Excerpted passage:

Personally, I mostly think of how much my bipolar disorder affects my life. Bipolar disorder causes my personality and capabilities to change over time. I can be happy one moment, and then suddenly I’m crying. It’s not always this extreme, but my moods do shift without having the power to control them or even know when they’re coming. I’m lucky to have family and a couple friends that are extremely supportive of me. However, no one is perfect. Sometimes one of them may say or do something that upsets me and my mind automatically thinks, ‘Don’t they know what I have to deal with? And they’re complaining because of how my disorder affects them?’ It takes me a little while, but then I realize that my disorder has a huge influence on those around me, especially those I’m close with.
I have to work very hard at remembering that I’m not the only person my bipolar disorder has an impact on. Even when my loved ones are educated, they’re still human, and some of my symptoms can be extremely difficult to live with. This is true especially when I’m in a manic or depressive episode. Recently, I was experiencing a mixed episode, some of my manic symptoms included constant fidgeting, increased talking, and was barely sleeping. It took me a while to realize that my symptoms were also affecting my family, especially those I live with. One family member recently said something that hurt my feelings. All I could think was how I didn’t have control over what I was doing, and I felt as if this person was blaming me for that. It took me a while, but now I realize that my family has to live with bipolar disorder as well.

Dataset entries:
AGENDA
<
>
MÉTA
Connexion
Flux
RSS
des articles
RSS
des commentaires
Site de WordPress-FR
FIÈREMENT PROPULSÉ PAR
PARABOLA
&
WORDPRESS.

==

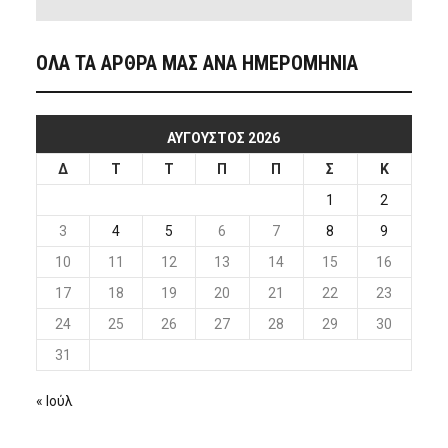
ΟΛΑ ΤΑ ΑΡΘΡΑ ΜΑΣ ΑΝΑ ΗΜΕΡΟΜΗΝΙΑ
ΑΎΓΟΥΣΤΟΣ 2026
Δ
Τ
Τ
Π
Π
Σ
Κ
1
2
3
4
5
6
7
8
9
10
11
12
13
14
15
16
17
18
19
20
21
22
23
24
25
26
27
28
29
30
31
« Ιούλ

What you will do: Reproduce everything in the passage on living with bipolar disorder from "I have to work" down to "disorder as well.".

Exercise result:
I have to work very hard at remembering that I’m not the only person my bipolar disorder has an impact on. Even when my loved ones are educated, they’re still human, and some of my symptoms can be extremely difficult to live with. This is true especially when I’m in a manic or depressive episode. Recently, I was experiencing a mixed episode, some of my manic symptoms included constant fidgeting, increased talking, and was barely sleeping. It took me a while to realize that my symptoms were also affecting my family, especially those I live with. One family member recently said something that hurt my feelings. All I could think was how I didn’t have control over what I was doing, and I felt as if this person was blaming me for that. It took me a while, but now I realize that my family has to live with bipolar disorder as well.